… Дом покидали рано утром. Ника ещё не просыпалась. А проснувшись, если не находила сына в постели, быстро справлялась по контрольному лучу и, убедившись, что сын жив и здоров, приступала к свои повседневным делам.
Обычно друг Олежки, быстро переставляя ногороги, будто перекатываясь, не отставал от мальчика и двигался рядом с ним. Иногда его при этом раскачивало из стороны в сторону, и его конечности цепляли спутника. В таких случаях Олежка останавливался и наставительным голосом отчитывал бессловесного зверя. Прислушиваясь, шенорог выгибал спину так, что кверху поднимался самый большой ногорог, а головой и хвостом он упирался в землю и поскрипывал своими многоцелевыми конечностями. После выговора он некоторое время катился чуть поодаль, но потом опять прижимался к Олежке.
Если идти рядом не позволял рельеф или когда звериная тропа в лесу была узка, шенорог уступал дорогу человеку и право выбора её, а сам устраивался позади, подталкивая порой Олежку в пятки. Хвост его заметал следы, оставляя за собой едкий запах, отбивающим охоту у зверья помчаться вдогонку за друзьями.
В это раз день был примечателен тем, что Олежка решил выйти к той большой воде, которую он три дня назад видел с высокого дерева. Он не знал ещё – озеро это или река, но дойти до неё надо было, так как это давало возможность приобщить к своим владениям большую воду. Поэтому он сегодня торопился сам и поторапливал шенорога.
Шенорог понимал Олежку и изо всех сил старался не отставать. Подняв высоко вверх голову и хвост, он касался земли самыми кончиками ногорогов и не пытался вступать в какие-либо общения с человеком, чтобы не сбивать темпа движения. Он, правда, фыркал, если вдруг обнаруживал интересный след или улавливал заслуживающий внимания запах, источник которого мог бы заинтересовать мальчика, но всякий раз, сверкнув выпуклым глазом, похожим на тлеющий плафон, продолжал идти вслед за человеком.
К реке, а это была река, они вышли уже к вечеру. Было тихо.
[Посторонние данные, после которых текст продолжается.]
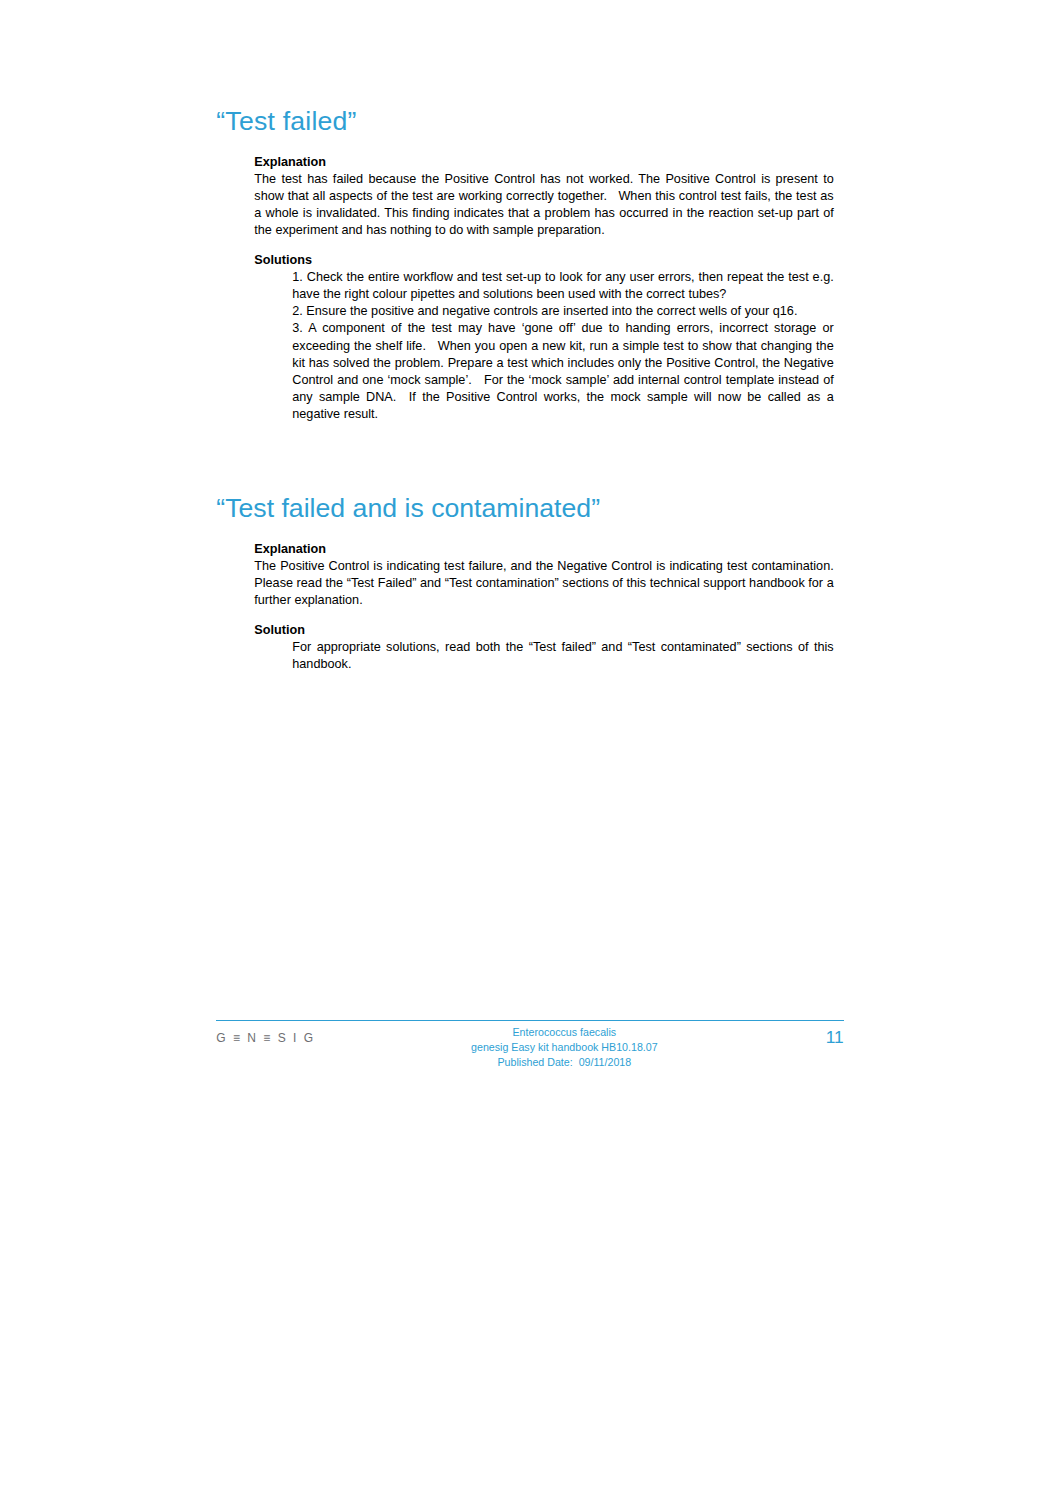“Test failed”
Explanation
The test has failed because the Positive Control has not worked. The Positive Control is present to show that all aspects of the test are working correctly together. When this control test fails, the test as a whole is invalidated. This finding indicates that a problem has occurred in the reaction set-up part of the experiment and has nothing to do with sample preparation.
Solutions
1. Check the entire workflow and test set-up to look for any user errors, then repeat the test e.g. have the right colour pipettes and solutions been used with the correct tubes?
2. Ensure the positive and negative controls are inserted into the correct wells of your q16.
3. A component of the test may have ‘gone off’ due to handing errors, incorrect storage or exceeding the shelf life. When you open a new kit, run a simple test to show that changing the kit has solved the problem. Prepare a test which includes only the Positive Control, the Negative Control and one ‘mock sample’. For the ‘mock sample’ add internal control template instead of any sample DNA. If the Positive Control works, the mock sample will now be called as a negative result.
“Test failed and is contaminated”
Explanation
The Positive Control is indicating test failure, and the Negative Control is indicating test contamination. Please read the “Test Failed” and “Test contamination” sections of this technical support handbook for a further explanation.
Solution
For appropriate solutions, read both the “Test failed” and “Test contaminated” sections of this handbook.
G ≡ N ≡ S I G
Enterococcus faecalis
genesig Easy kit handbook HB10.18.07
Published Date: 09/11/2018
11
Воды широкой реки струились спокойно. Их нарушали только частые всплески речной живности.
Олежка был доволен, но и озадачен. Река открывала ему новые возможности, но она и ограничивала его. По ней надо на чём-то передвигаться. Её надо на чём-то пересекать.
Сергей вышел из звездолёта и торопливо направился к дому, но мысли его ещё были заняты работой – проделанной и предстоящей. Много уже было сделано, но впереди ещё годы забот и тяжёлых неудач, кратких минут прозрения и редкого счастья найденных правильных решений.
От задумчивости его отвлёк странный посторонний шум, исходящий с неба. Сергей с удивлением прислушался и поискал глазами источник звука. То, что он увидел, удивило его ещё больше. Совсем недалеко, метрах в пятидесяти, над землёй висел вертолёт нелепой конструкции. Игрушечный на вид винт, вращаясь не очень быстро, поддерживал в воздухе яйце подобное тело громоздкой и некрасивой машины, выполненной из прозрачного материала, так что хорошо были видны обитатели этой летательной нелепицы: Олежка и шенорог. Впрочем, в этот момент зверёк находился вне кабины на узком трапе, а Олежка ему что-то говорил, а тот, по-видимому, выполнял его какие-то команды. Во всяком случае, Сергей видел, что между ними существует полное взаимопонимание, и они сейчас заняты чем-то своим, неведомым ему делом.
– Олежек! – позвал он, не надеясь, что его услышат, но сын вскинул голову, показал в радостной улыбке зубастый рот, замахал руками и даже несколько раз подпрыгнул на сидении.
Вертолёт плавно скользнул навстречу Сергею и почти бесшумно опустился рядом с ним. Олежка кубарем вывалился из кабины, споткнулся о шенорога, и бросился отцу на шею.
– Папочка мой дорогой, мой родной, мой единственный… Я так по тебе соскучился, мой дорогой, мой хороший, мой…
Сергей с трудом проглотилслёз0ы, представив себя на месте сына: ни друзей, без окружения людей, без всего того, что делает современником сверстников, воспитывает в нём человека своего времени. А Олежка, по сути, как ни горько это сознавать, – варвар. Сергей испытывал безысходность и своё бессилие перед случившимся, перед невозможностью чем-то помочь сыну.
– Ну, ну, сынок, – проговорил он с дрожью в голосе, отвечая на ласку сына. – Откуда у тебя такой… э-э… вертолёт? Неужели Двадцать Третий сделал?
– А! – отмахнулся мальчик, словно вопрос касался безделицы. – Он у меня давно. Я его сам придумал, а корабельный мозг подсчитал мои мысли и построил… Дней десять назад.